About this task
Count the lines in the listing that contain the string "Simple", and reply with only that number.

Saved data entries
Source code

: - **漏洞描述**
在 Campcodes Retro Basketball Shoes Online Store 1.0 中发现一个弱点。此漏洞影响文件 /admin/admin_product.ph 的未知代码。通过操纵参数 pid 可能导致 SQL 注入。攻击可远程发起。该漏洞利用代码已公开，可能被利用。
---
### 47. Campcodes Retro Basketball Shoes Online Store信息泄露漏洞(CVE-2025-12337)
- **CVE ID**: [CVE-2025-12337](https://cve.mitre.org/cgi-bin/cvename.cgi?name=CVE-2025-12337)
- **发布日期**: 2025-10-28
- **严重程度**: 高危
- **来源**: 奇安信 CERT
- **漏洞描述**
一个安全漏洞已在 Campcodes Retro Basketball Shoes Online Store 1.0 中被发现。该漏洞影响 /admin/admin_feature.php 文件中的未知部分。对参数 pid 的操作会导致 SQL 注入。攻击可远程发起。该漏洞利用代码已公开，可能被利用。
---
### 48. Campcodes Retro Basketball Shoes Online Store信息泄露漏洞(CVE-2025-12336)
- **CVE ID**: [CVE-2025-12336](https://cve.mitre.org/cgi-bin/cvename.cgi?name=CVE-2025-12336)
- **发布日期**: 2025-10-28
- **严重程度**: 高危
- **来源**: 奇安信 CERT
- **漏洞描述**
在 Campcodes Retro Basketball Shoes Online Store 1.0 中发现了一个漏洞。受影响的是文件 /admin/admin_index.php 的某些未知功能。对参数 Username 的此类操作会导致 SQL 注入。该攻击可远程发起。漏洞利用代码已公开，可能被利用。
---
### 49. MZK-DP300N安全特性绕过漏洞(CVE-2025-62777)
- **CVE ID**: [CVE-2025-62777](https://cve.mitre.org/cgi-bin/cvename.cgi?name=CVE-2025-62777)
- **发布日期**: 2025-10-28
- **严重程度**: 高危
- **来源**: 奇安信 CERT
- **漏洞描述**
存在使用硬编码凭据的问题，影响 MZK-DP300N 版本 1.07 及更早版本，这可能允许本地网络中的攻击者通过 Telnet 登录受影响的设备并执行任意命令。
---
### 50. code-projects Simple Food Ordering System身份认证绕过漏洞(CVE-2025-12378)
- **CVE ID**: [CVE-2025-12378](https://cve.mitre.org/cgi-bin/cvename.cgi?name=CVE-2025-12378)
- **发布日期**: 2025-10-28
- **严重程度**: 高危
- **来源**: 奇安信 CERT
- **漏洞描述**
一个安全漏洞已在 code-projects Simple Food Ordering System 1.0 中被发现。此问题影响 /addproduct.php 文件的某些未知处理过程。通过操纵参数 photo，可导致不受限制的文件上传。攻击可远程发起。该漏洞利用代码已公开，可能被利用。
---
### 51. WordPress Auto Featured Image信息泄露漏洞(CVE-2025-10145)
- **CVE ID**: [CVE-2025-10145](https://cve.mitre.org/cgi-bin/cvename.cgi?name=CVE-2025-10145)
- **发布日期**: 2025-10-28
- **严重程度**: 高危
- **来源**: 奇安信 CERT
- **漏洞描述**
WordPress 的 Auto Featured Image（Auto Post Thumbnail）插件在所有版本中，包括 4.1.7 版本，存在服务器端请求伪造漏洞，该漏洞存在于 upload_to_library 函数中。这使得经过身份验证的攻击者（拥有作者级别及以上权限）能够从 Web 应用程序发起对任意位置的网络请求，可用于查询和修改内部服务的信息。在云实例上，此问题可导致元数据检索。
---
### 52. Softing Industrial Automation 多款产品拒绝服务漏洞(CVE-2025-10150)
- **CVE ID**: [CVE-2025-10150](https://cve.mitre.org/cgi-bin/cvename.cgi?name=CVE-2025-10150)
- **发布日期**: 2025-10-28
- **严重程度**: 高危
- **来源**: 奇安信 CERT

Response box
2